Rewrite all of the records below, replacing every "higher" with "greater" and leaving everything else unchanged. Omit the pictures from your version.

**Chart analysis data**

★ ★ ★

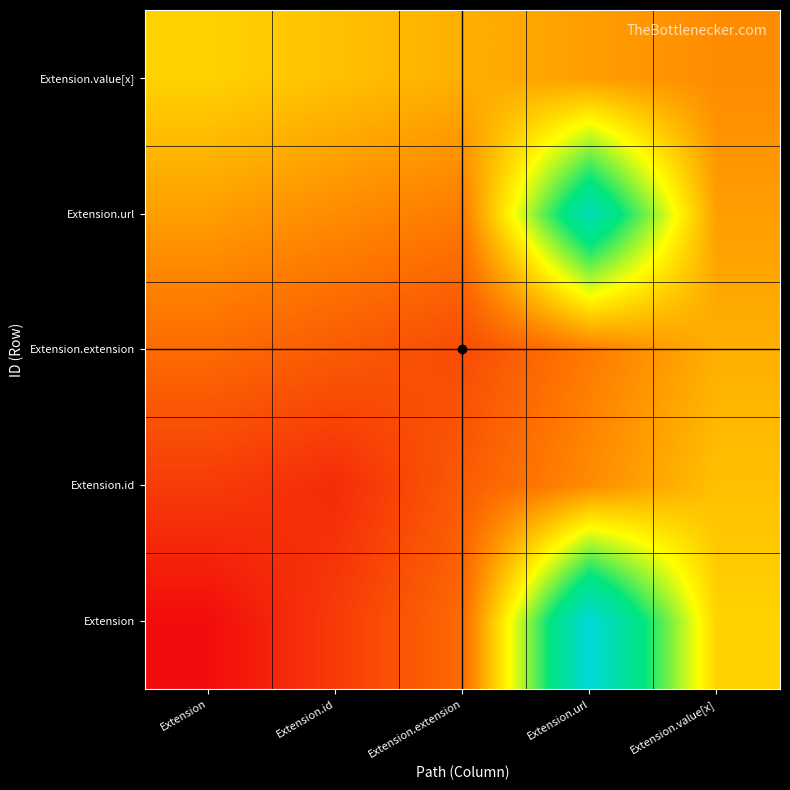

Which has a higher value, Extension.url or Extension.id?

Extension.url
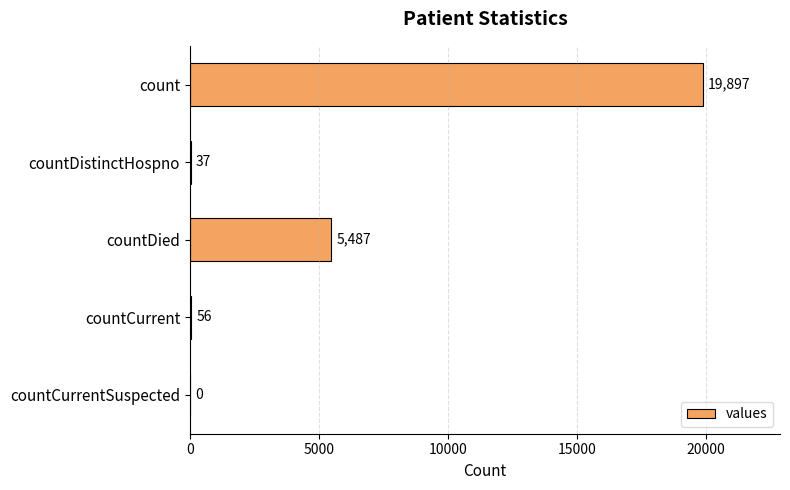

Which has a higher value, countDied or countCurrent?

countDied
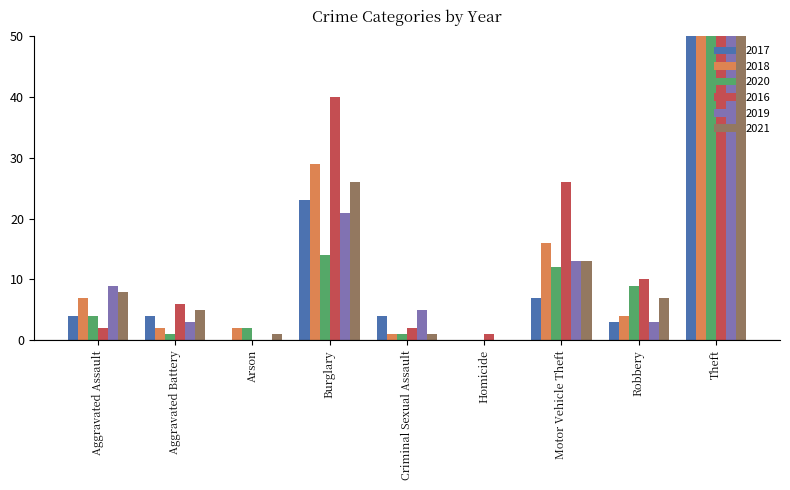

What are all the series names shown in the legend?

2017, 2018, 2020, 2016, 2019, 2021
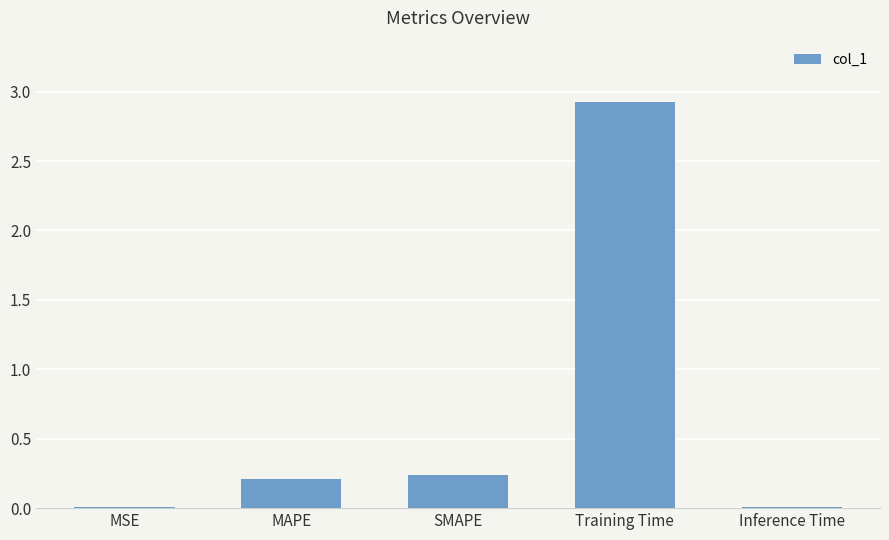

Is it true that the value at SMAPE is 0.1?

False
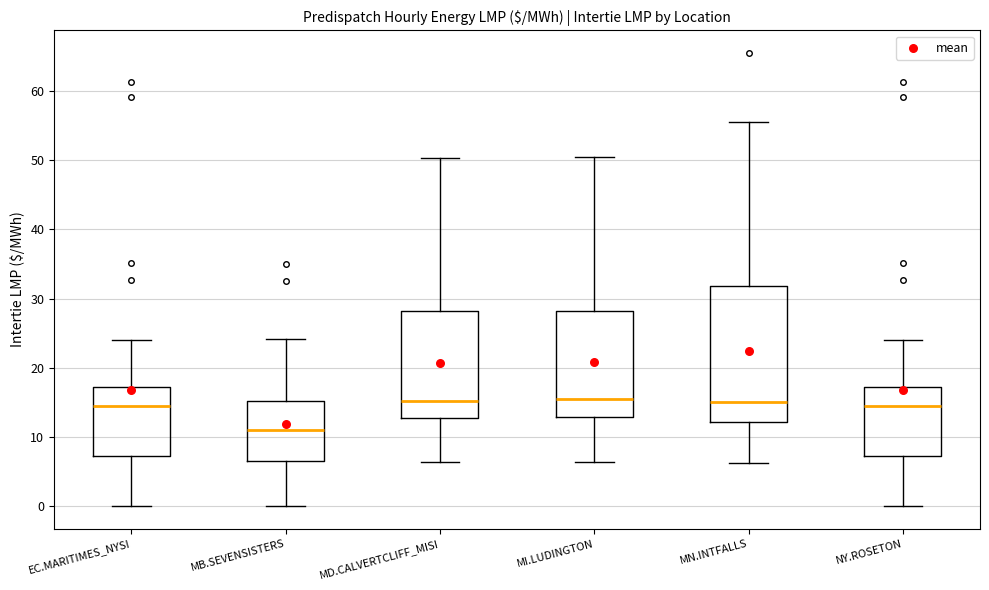

Reading left to right, transcribe this box plot: for each box, give where its median line is, the range the box spans, and where its two whiskers end, as read against the y-axis. The values are not printed on the chart, so give them approximately, as read against the axis.

EC.MARITIMES_NYSI: median 14, box 7 to 17, whiskers 0 to 24
MB.SEVENSISTERS: median 11, box 7 to 15, whiskers 0 to 24
MD.CALVERTCLIFF_MISI: median 15, box 13 to 28, whiskers 6 to 50
MI.LUDINGTON: median 15, box 13 to 28, whiskers 6 to 51
MN.INTFALLS: median 15, box 12 to 32, whiskers 6 to 56
NY.ROSETON: median 14, box 7 to 17, whiskers 0 to 24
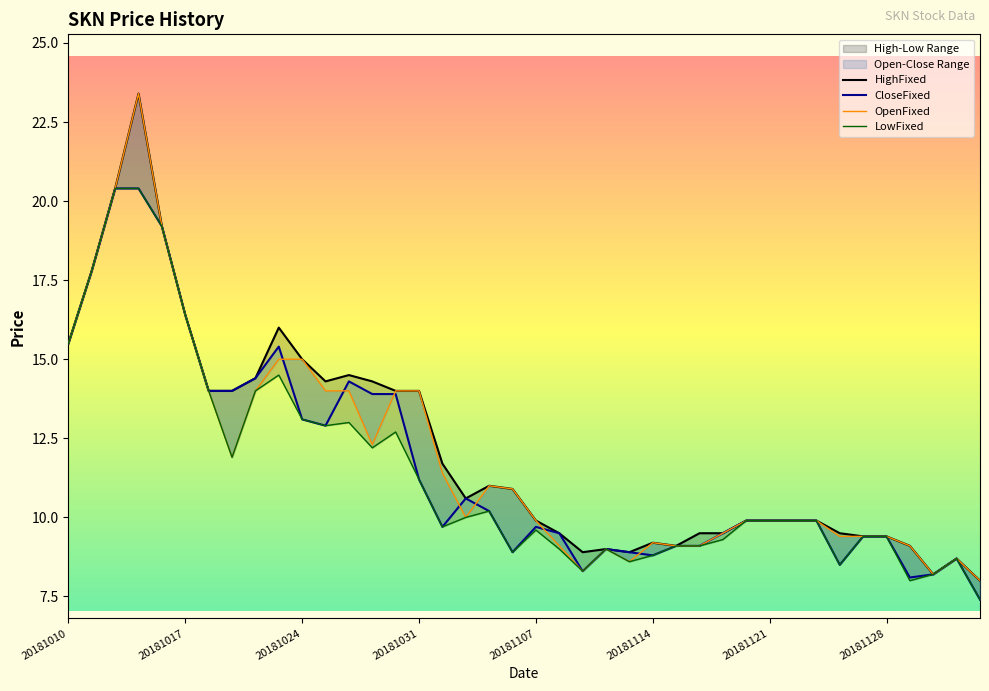

Which series has the widest spread of values?

HighFixed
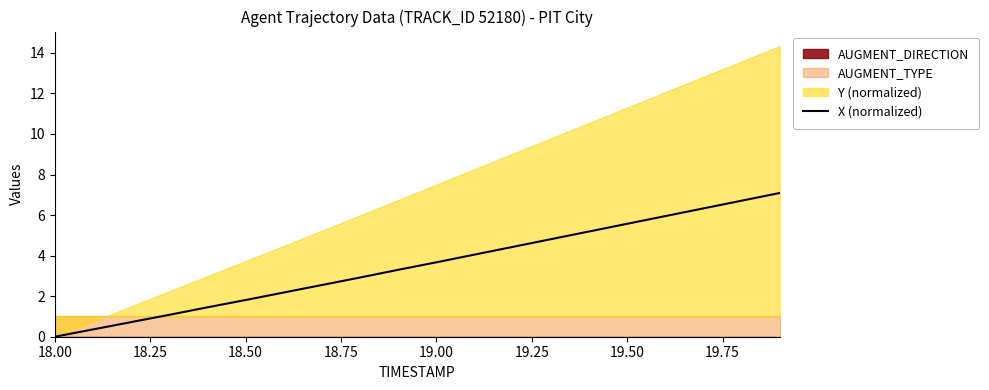

Reading right to left, extract all data points from this chart.

7.1	6.7	6.3	6.0	5.6	5.2	4.8	4.4	4.0	3.7	3.3	2.9	2.5	2.2	1.8	1.5	1.1	0.7	0.4	0.0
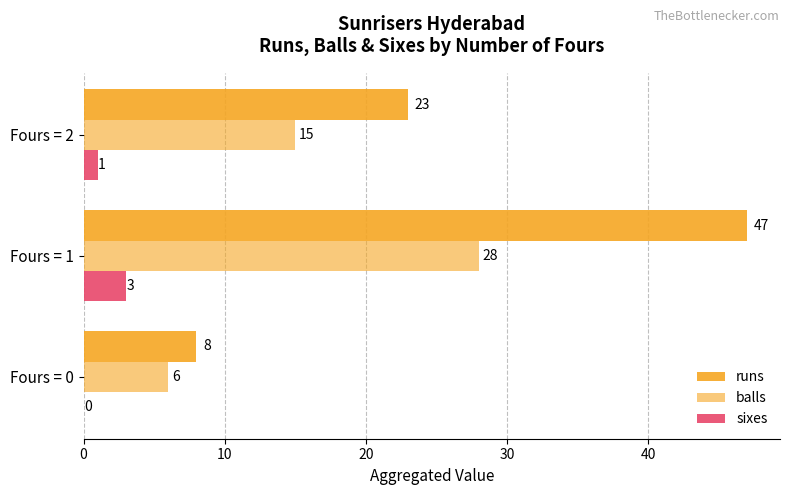

Count the number of data series in this chart.

3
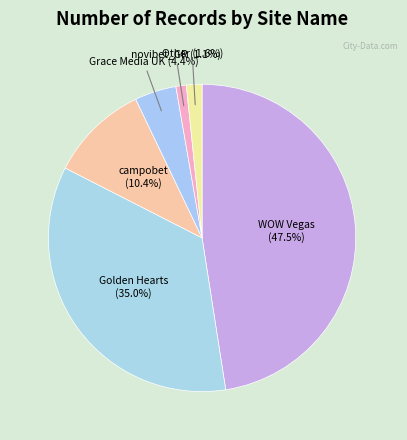

The Golden Hearts slice represents 35% of the pie. True or false?

True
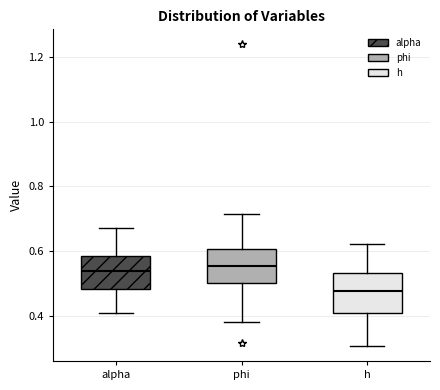

Reading left to right, read every box against the y-axis: the position of its median line, the range the box covers, and the ends of its whiskers. The values are not printed on the chart, so give them approximately, as read against the axis.

alpha: median 0.54, box 0.48 to 0.58, whiskers 0.40 to 0.68
phi: median 0.56, box 0.50 to 0.60, whiskers 0.38 to 0.72
h: median 0.48, box 0.40 to 0.54, whiskers 0.30 to 0.62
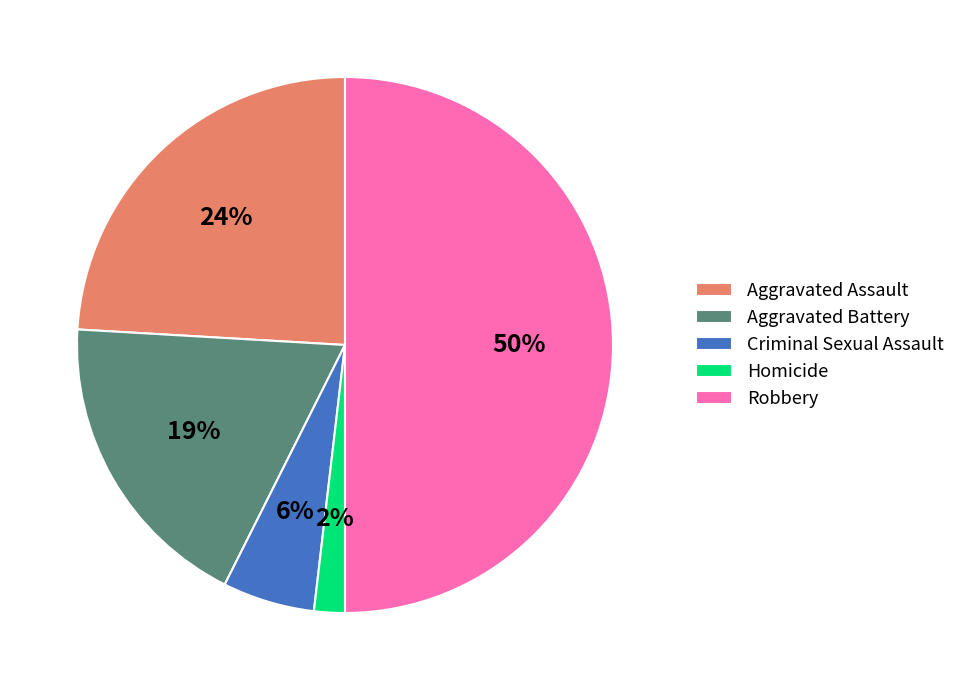

What is the largest slice in the pie chart?

Robbery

★ ★ ★

**Written reply**
Which has a greater value, Extension.url or Extension.id?

Extension.url

Which has a greater value, countDied or countCurrent?

countDied

What are all the series names shown in the legend?

2017, 2018, 2020, 2016, 2019, 2021

Is it true that the value at SMAPE is 0.1?

False

Reading left to right, transcribe this box plot: for each box, give where its median line is, the range the box spans, and where its two whiskers end, as read against the y-axis. The values are not printed on the chart, so give them approximately, as read against the axis.

EC.MARITIMES_NYSI: median 14, box 7 to 17, whiskers 0 to 24
MB.SEVENSISTERS: median 11, box 7 to 15, whiskers 0 to 24
MD.CALVERTCLIFF_MISI: median 15, box 13 to 28, whiskers 6 to 50
MI.LUDINGTON: median 15, box 13 to 28, whiskers 6 to 51
MN.INTFALLS: median 15, box 12 to 32, whiskers 6 to 56
NY.ROSETON: median 14, box 7 to 17, whiskers 0 to 24

Which series has the widest spread of values?

HighFixed

Reading right to left, extract all data points from this chart.

7.1	6.7	6.3	6.0	5.6	5.2	4.8	4.4	4.0	3.7	3.3	2.9	2.5	2.2	1.8	1.5	1.1	0.7	0.4	0.0

Count the number of data series in this chart.

3

The Golden Hearts slice represents 35% of the pie. True or false?

True

Reading left to right, read every box against the y-axis: the position of its median line, the range the box covers, and the ends of its whiskers. The values are not printed on the chart, so give them approximately, as read against the axis.

alpha: median 0.54, box 0.48 to 0.58, whiskers 0.40 to 0.68
phi: median 0.56, box 0.50 to 0.60, whiskers 0.38 to 0.72
h: median 0.48, box 0.40 to 0.54, whiskers 0.30 to 0.62

What is the largest slice in the pie chart?

Robbery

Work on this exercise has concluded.